Capitale del Verdicchio. Questa è Cupramontana, una delizia di paese fra le colline marchigiane dove da quasi ottant’anni, ogni anno si festeggia la “sagra dell’uva”.

Gli Yallers Marche sono stati invitati a raccontare con le loro immagini la serata di apertura della 79° edizione, 4 giorni di buon vino, tipicità culinarie del territorio, musica e tanta allegria.

Punto di ritrovo per i saluti con le autorità, una Piazza Cavour illuminata a festa e già allestita per offrire a tutti i cittadini e agli enoturisti, la tipica colazione dei trebbiatori: 30 metri di “maritozzo” da accompagnare alla cascata di Verdicchio di eccellenza.

Inizia il giro per Cupramontana

Inizia il giro per Cupramontana

Old Wine West di Cupramontana

Old Wine West di Cupramontana

Scattate le foto di rito con un disponibilissimo Primo Cittadino Luigi Cerioni, perfettamente calato nel clima di entusiasmo generale, gli Yallers sono partiti, accompagnati dall’Assessore ai lavori pubblici Enrico Giampieri, alla scoperta del Borgo di Cupramontana, della Sagra, tra le varie “Cappanne” curate dalle associazioni e dalle cantine locali, della mostra fotografica dedicata agli artigiani storici del territorio e del Museo dell’Etichetta.

Bottiglie di vino di ogni sagra realizzata

Bottiglie di vino di ogni sagra realizzata

Museo dell'Etichetta con le foto della prima sagra del 1928

Museo dell’Etichetta con le foto della prima sagra del 1928

Museo internazionale dell'etichetta del Vino

Museo internazionale dell’etichetta del Vino

Sarà forse per i suggestivi vicoli cuprensi , per la serata fresca e invasa dal primo profumo d’autunno, per l’orgoglio paesano di poter vantare una delle sagre più antiche di Italia, il carnet di concerti ed eventi in programma, la settantanovesima edizione della Sagra dell’Uva si riconferma un evento di grande successo.

Inaugurazione della 79° Sagra dell'Uva di Cupramontana

Inaugurazione della 79° Sagra dell’Uva di Cupramontana

Ottimo il livello della cucina proposta dai vari stand, con menù ricchi dei piatti della cultura contadina, tra cui tagliatelle, polenta, gnocchi ma anche tante altre specialità del territorio, un ottimo vino bianco, rosso e di visciola, e per finire dolci della tradizione.

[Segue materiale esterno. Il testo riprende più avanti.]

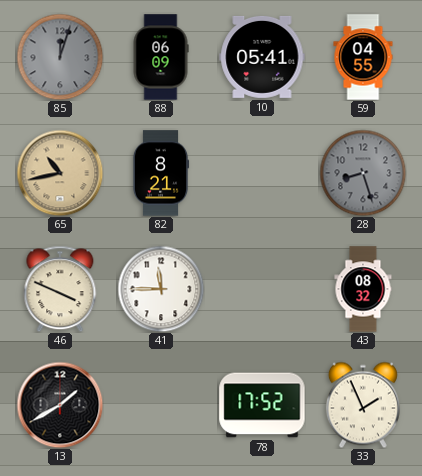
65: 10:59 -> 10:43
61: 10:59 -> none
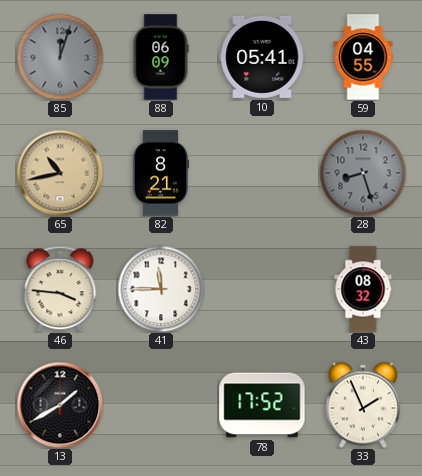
46: 3:49 -> 3:46
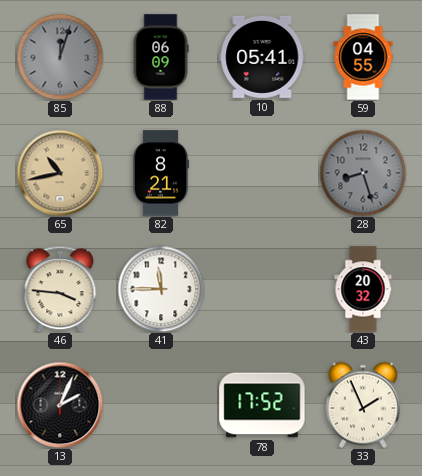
43: 08:32 -> 20:32
13: 1:40 -> 2:04
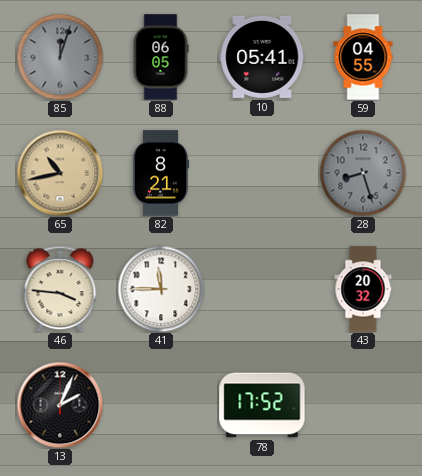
88: 06:09 -> 06:05
33: 1:56 -> none
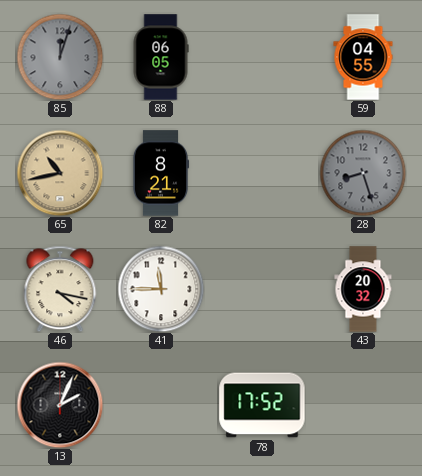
10: 05:41 -> none
46: 3:46 -> 4:17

Non da meno gli allestimenti dei diversi punti di ristoro, piccoli capolavori di originalità, abitati da sorrisi e cortesia di quanti impegnati a preparare e servire i tanti ospiti arrivati.

Una delle bellissime "Cappanne" della festa

Una delle bellissime “Cappanne” della festa

A far da padrona, più di tutti, alla serata e alla manifestazione in generale, è stata comunque una sorta di euforia condivisa, un frizzare leggero e piacevole che dai calici di vino saliva fino ad impregnare tutta la cittadina.

E così gli Yallers Marche portano a casa l’immagine di una banda che suona, di un Sindaco che emozionato e con un pizzico di orgoglio fa il brindisi con la cittadinanza, di una Traci Tachimiri che emerge in Botticelliana posa da un coppa di vino, di un pubblico che canta e balla e anima Cupramontana, dove il vino è buono. Buono al punto da meritarsi una sagra da quasi ottant’anni.